UN Nepal mission rejects criticism over Maoist verification
The United Nations Mission in Nepal (UNMIN) defended itself on late Tuesday against riticism from Nepalese political parties over its role in the verification process of Maoist combatants.world Updated: May 20, 2009 13:01 IST
The United Nations Mission in Nepal (UNMIN) defended itself on late Tuesday against riticism from Nepalese political parties over its role in the verification process of Maoist combatants.
The verification process is supposed to aid the integration of genuine Maoist rebels into the Nepalese army as part of a peace deal.
UNMIN was dragged into controversy following the release of a video tape earlier this month in which the Maoist chairman Pushpa Kamal Dahal "Prachanda" told his commanders how the number of Maoist combatants had been inflated from between 7,000 and 8,000 before the truce to over 35,000 at the time the verification process began.
The verification was to have separated real Maoist fighters from those recruited after a ceasefire in May 2006 and minors in the fighting force.
On Tuesday, the Nepali Congress party summoned UNMIN chief Karin Landgren and expressed its dissatisfaction over the registration and verification process.
"The UNMIN has failed in its verification as it has not been able to weed out the real combatants from those recruited after the truce," Ram Sharan Mahat of Nepali Congress said. "Under the circumstances a recount of Maoist combatants is necessary."
However, UNMIN in a press statement issued late Tuesday night said the verification was carried out according to the agreement between the Nepal government and the Maoists.
The Agreement on Monitoring of the Management of Arms and Armies (AMMAA) signed by the Nepalese government of Nepal and the Maoists sets out criteria for the definition of "Maoist army combatants", the UNMIN statement said.
There are only two conditions of eligibility - joining up before May 25, 2006 and having been born before May 25, 1988.
"The government and CPN-Maoist decided that possession of a weapon was not a criterion for eligibility. Presentation of a Maoist army identity card was required to demonstrate service," the statement said.

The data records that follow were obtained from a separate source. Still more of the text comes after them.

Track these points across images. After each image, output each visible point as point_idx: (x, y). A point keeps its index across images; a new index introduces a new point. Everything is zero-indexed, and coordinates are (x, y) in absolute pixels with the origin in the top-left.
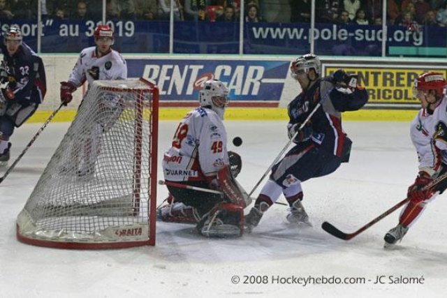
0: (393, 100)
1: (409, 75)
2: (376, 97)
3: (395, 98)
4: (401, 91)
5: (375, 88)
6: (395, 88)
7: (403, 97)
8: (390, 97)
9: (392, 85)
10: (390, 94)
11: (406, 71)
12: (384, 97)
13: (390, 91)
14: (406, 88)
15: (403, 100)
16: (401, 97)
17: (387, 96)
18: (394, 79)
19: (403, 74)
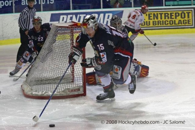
0: (169, 25)
1: (176, 13)
2: (162, 24)
3: (170, 24)
4: (172, 21)
5: (161, 20)
6: (170, 20)
7: (174, 23)
8: (168, 24)
9: (168, 18)
10: (168, 23)
11: (174, 12)
12: (165, 24)
13: (168, 21)
14: (175, 19)
15: (173, 25)
16: (173, 23)
17: (166, 24)
18: (169, 16)
19: (173, 13)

"UN teams verified the eligibility of the registrants through detailed individual interviews conducted in confidence. The teams referred cases raising any doubts for higher-level review," the statement said.
According to the UN mission, 2,973 combatants were minors born after May 25, 1988 and another 1,035 were disqualified. Another 8,640 registered individuals did not present themselves for the verification process and were thus disqualified.
After two rounds of verification, 19,602 Maoists passed which made them eligible for integration into the country's armed forces.
However, with the release of the tape, the integration of former Maoist combatants has been affected.
Earlier this month, Prachanda, the Maoist chief, resigned as prime minister, bringing down his eight-month-old government over a power struggle with the president.
The resignation came after President Ram Baran Yadav rejected the government's decision to sack the army chief Rukmangad Katuwal and reinstated him.
The government charged Katuwal with insubordination, accusing him of not following orders.
However, political analysts say the real reason could be Katuwal's opposition to the integration of Maoist fighters into the army, saying politically indoctrinated Maoist cadres would be bad for the professional army.